CBD works by providing the body with a healthy approach to its endocannabinoid system (ECS). The ECS is what helps regulate mood, sleep, appetite, inflammation response, and more. CBD was able to affect some of these systems because it has similar properties to our own bodies’ cannabinoids.

How Long Does CBD Take to Work?

CBD works differently depending on the form of product used. When inhaled it takes less time for onset than when ingested. Typically, onset can occur in 5-15 minutes after inhalation.

CBD edibles can take anywhere from 30 minutes to an hour to start working. The digestion process is different for everyone and depends on your body’s systems. In rare situations, it can take up to four hours before complete onset. The advantage to ingestion is the greater length of time that it works for.

How Long Does CBD Work For?

So, how long does it work for? It depends on which form of CBD and what product method was used. When ingesting a CBD product, the experience may last 6-8 hours. This is longer than the typical 2-3 hours when inhaling or applying CBD.

How Much CBD Should Be Taken A Day?

It’s recommended to start with a low dosage like one drop of oil, as it can take time for your body and brain to adjust. It may take several doses over many days before you find the perfect amount that works best for you. It is important to find a daily amount creating the relief needed to excel throughout the day and recover during the night. For first-time users, we recommend reading our post about micro-dosing with hemp products.

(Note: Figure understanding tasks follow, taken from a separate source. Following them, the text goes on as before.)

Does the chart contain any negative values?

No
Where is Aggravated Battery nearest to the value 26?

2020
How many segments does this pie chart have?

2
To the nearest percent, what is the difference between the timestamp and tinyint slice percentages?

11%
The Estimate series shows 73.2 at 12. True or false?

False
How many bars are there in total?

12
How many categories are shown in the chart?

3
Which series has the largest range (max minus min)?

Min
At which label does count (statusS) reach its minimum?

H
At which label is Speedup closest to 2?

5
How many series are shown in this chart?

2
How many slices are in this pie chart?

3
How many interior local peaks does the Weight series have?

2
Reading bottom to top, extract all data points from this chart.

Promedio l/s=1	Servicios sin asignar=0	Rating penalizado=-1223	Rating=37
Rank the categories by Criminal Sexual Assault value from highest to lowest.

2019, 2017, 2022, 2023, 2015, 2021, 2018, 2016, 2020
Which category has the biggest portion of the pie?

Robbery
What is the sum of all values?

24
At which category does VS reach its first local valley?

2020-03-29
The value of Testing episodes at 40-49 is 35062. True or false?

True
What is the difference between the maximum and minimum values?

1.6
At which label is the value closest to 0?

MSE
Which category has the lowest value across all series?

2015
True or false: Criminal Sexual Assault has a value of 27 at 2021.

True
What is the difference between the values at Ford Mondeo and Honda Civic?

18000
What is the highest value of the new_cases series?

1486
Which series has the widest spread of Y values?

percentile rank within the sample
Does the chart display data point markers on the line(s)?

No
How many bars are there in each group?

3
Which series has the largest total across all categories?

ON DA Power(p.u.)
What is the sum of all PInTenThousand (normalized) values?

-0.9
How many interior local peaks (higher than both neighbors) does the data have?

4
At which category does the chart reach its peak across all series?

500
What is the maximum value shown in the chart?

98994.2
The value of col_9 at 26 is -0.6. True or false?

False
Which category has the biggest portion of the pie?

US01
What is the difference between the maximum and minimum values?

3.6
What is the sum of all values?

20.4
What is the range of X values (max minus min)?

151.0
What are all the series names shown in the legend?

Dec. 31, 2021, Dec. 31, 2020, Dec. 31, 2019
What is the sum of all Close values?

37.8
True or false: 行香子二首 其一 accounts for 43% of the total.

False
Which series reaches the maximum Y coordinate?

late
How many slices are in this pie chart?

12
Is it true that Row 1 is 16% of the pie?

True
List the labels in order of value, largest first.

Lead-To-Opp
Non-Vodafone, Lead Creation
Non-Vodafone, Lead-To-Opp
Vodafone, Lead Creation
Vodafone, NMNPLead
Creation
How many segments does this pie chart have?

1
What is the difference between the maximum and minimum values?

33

Does CBD have side effects?

CBD can cause a variety of side effects, including dry mouth, red eyes, and dizziness. It also has been known to create drug interactions with blood thinners. Always use caution when starting a new seemingly effective treatment, since experiencing adverse effects might be even worse than where you started.

Severe side effects typically come from a lack of knowledge leading to an excessive improper dosage. The best way to minimize the risk of these unwanted outcomes is by starting slow and increasing the dosage over a long period of time. This will allow your body to adjust more naturally. Also, it is wise to consult with a medical professional for advice on your specific condition.

Is it legal to use CBD products?

In most countries of the world, CBD is a legal commodity that is a part of normal trade and commerce. CBD products are legal in all US states and territories.

In Conclusion

CBD is a non-psychoactive cannabinoid that can be used to treat many different medical conditions. There are many benefits of using this natural remedy but there may also be potential side effects that should be monitored closely. If you are considering trying CBD for the first time, it’s important that you consult with your physician before making any changes to your diet or lifestyle habits.

CBD does not have physically addictive properties like some pharmaceuticals do. New users may experience some drowsiness at first but it should go away after the body adjusts to taking CBD in moderation. The best way to find out if CBD will work for you is by starting with small doses and seeing how your body reacts over time before increasing dosage levels as needed. Have you tried using CBD? What are your thoughts on its effectiveness so far?

*This CBD information is not meant to diagnose or recommend treatment for any disease or medical condition. Always seek the advice of your physician, nurse practitioner, health educator, pharmacist, or other qualified health professionals before starting a new therapy.